Exercise: Write what comes next in the article below about Biden, Trump and the 2024 presidential race, starting after its last sentence. The data that follows the article is not part of it.

Extract provided:
────
On the same note, January CBS News/YouGov polling found Trump beating Biden by 50 percent to 48 percent. But Florida Gov. Ron DeSantis out-did Biden by 51 percent to 48 percent, and former South Carolina Gov. Nikki Haley led the incumbent by 53 percent to 45 percent.
Each of the major parties' primary voters have selected relatively weak candidates propped up by the similarly questionable decisions of their counterparts across the political divide.
Upsetting the Balance
Of course, matters have changed in recent weeks after the presidential debate that was supposed to put Joe Biden's dynamism on display did exactly the opposite. The incumbent president's incoherent word salad and flat affect not only raised questions about his ability to campaign for another four years in the White House, but serious concerns that, whoever has been making presidential decisions, it hasn't been the guy behind the podium that night.
"It's unclear even to some inside the West Wing policy process which policy issues reach the president, and how," Semafor's Ben Smith reports he was told by an anonymous government official. "Major decisions go into an opaque circle that includes White House chief of staff, Jeff Zients (who talks to the president regularly) and return concluded."
────
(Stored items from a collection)
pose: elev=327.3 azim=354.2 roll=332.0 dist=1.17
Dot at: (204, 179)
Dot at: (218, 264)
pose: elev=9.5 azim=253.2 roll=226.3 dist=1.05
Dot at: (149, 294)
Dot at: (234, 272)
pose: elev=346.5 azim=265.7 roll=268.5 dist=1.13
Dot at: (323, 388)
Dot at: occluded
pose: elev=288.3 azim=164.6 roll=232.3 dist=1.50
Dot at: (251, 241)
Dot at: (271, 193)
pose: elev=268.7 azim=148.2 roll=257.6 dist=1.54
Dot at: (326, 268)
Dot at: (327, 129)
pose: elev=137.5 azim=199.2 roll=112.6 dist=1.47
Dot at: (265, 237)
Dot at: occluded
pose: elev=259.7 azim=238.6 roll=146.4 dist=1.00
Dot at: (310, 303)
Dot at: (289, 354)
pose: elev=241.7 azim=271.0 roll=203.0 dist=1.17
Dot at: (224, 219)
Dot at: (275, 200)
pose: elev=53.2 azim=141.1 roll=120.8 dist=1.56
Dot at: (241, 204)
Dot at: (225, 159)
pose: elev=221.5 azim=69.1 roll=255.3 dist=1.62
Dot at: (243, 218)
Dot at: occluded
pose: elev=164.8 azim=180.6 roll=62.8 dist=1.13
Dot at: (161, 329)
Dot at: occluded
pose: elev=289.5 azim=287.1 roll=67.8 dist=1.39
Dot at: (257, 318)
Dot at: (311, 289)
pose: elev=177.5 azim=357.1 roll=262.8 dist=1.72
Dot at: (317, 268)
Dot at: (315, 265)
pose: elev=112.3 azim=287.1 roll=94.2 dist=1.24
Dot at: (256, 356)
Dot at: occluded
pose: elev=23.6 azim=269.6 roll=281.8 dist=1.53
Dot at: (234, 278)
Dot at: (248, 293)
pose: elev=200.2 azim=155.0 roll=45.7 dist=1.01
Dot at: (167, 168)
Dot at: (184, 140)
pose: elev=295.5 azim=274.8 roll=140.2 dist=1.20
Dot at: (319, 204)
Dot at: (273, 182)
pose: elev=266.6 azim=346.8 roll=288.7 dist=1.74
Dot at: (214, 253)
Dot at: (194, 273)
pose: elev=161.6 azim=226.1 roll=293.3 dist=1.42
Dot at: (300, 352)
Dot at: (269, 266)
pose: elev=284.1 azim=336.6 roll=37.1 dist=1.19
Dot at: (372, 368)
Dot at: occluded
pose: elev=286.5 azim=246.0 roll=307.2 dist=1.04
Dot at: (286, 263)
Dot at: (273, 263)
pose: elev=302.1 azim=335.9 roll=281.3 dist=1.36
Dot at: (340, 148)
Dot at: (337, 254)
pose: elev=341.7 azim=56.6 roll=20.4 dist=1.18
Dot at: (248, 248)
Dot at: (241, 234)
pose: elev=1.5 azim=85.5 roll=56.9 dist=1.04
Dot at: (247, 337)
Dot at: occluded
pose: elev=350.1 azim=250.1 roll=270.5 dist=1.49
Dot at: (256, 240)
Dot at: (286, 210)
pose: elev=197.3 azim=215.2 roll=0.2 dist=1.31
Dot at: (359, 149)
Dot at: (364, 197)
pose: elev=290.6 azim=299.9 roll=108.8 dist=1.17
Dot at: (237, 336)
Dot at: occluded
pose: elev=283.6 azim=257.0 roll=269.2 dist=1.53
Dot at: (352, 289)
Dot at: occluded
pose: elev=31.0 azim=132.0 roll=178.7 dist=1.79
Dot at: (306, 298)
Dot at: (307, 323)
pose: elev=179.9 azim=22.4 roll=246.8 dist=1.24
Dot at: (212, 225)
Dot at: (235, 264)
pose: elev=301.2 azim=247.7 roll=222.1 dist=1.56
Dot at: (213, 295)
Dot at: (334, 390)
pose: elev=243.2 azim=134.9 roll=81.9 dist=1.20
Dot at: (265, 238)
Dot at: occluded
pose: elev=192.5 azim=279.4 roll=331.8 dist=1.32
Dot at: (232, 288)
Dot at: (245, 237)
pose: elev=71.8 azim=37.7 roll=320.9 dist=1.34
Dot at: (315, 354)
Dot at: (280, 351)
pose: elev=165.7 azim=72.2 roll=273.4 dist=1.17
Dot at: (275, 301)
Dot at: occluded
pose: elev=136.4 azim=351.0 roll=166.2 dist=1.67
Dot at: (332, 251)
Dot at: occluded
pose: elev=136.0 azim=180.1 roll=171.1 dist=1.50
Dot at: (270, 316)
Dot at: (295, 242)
────
Task output:
The fallout from that debate debacle, and subsequent not-very-reassuring interviews has upset the symbiotic political relationship that previously balanced Biden's obvious failings with Trump's glaring flaws. Both national and swing-state polls show Donald Trump pulling ahead of Joe Biden by a growing margin, with averages putting the Republican's national advantage anywhere from 2 percent to over 3 percent. That has prominent Democrats battling one another over whether and how Biden should be replaced as the party's standard-bearer going into the election.
A new candidate without Biden's cognitive deficits and political baggage could well erase Trump's advantage. Voters resigned to casting a vote for the GOP candidate just because he's not Biden might decide differently if Democrats put forward a different option. Well, they might if it's a less-bad option.
Right now, the likeliest replacement is Vice President Kamala Harris, who would inherit the Biden-Harris campaign apparatus and, importantly, cash. But despite a small advantage in the Bendixen & Amandi poll, she's not well-liked (37.1 percent approve, 51.2 percent disapprove). Harris has a reputation as a formerly authoritarian prosecutor who abuses staff until they quit in droves, and as an intellectual lightweight who just isn't up the limited demands of the vice presidency, let alone the White House.
The Candidates We're Stuck With?
Replacing Biden with Harris could just trade one hobbled candidate for another who would have no obvious advantage going into the race—other than a greater likelihood to live until Election Day, that is.
For his part, Biden (or somebody acting on his behalf) insists he is "firmly committed to staying in this race, to running this race to the end" and that he "wouldn't be running again if I did not absolutely believe I was the best person to beat Donald Trump in 2024."
Unless Biden, or those around him, changes his mind, it looks like he'll get a chance to try. With a lock on the Republican party and a lead in the polls, Trump is the certain GOP nominee. No matter what so many Americans want, the two mutually dependent rivals appear destined to once again present the voters with a choice between damaged and unpopular candidates.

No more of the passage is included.